# ilford vs foma/ kentmere/oriental?



## Holley (Jan 31, 2008)

i'm really not up for spending $70+ on a 100ct. box of paper right now.
from what i've seen, the last three are closer to $45.


has anyone tried the last three?
how do they compare to ilford RC?
& are there any significant changes in the wash times? 


please and thank you. :]


----------



## doobs (Feb 1, 2008)

I use Ilford Multigrade IV RC often cause it's all the local camera store ever seems to stock. It's fine. I wouldn't use it for prints I would exhibition (not like I would do that anyway ) or anything.

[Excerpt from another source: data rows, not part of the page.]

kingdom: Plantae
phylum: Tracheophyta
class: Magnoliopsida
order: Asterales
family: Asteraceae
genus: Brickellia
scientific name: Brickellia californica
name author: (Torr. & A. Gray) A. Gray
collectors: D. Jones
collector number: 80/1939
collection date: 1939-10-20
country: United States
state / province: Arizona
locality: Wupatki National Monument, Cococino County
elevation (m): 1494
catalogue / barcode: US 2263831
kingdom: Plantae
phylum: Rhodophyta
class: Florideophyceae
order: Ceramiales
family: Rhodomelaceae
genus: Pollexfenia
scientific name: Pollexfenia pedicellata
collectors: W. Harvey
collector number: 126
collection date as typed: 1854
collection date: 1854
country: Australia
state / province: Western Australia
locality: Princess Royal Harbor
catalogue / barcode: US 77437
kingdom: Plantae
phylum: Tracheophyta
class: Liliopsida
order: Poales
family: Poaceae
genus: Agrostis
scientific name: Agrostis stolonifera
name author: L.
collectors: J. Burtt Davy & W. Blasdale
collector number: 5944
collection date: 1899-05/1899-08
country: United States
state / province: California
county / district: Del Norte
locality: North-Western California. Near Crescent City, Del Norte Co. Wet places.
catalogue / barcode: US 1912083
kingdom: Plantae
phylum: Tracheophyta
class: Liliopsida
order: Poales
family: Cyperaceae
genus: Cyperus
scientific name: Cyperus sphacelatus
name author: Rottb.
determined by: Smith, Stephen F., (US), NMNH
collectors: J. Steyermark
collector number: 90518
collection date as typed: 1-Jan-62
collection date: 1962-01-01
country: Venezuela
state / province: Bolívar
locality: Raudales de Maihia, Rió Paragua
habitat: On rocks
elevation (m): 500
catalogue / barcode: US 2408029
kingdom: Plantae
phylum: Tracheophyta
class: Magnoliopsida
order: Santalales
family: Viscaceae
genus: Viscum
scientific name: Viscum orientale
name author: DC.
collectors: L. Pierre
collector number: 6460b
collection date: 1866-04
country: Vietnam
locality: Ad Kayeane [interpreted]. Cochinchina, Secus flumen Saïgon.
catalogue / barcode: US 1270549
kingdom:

I use it a lot for contact sheets and test enlargements, etc.

I started on Ilford RC though, It's a fine paper for normal, everyday printing.


----------



## Holley (Feb 2, 2008)

yeah, the ilford is what my professor recommended, but i was curious about other papers & the difference between say... ilford and kentmere as far as quality and the actual darkroom process (if it takes longer in the developer, stop, fix, any little tricks to using it, etc.)


----------



## ann (Feb 2, 2008)

all most all Rc papers have the same development , stop and fixing times.

one exception is Ilford's cool tone paper which requires a 2 minute development time rather than 90 secs.


----------



## Holley (Mar 25, 2008)

thanks tons.


----------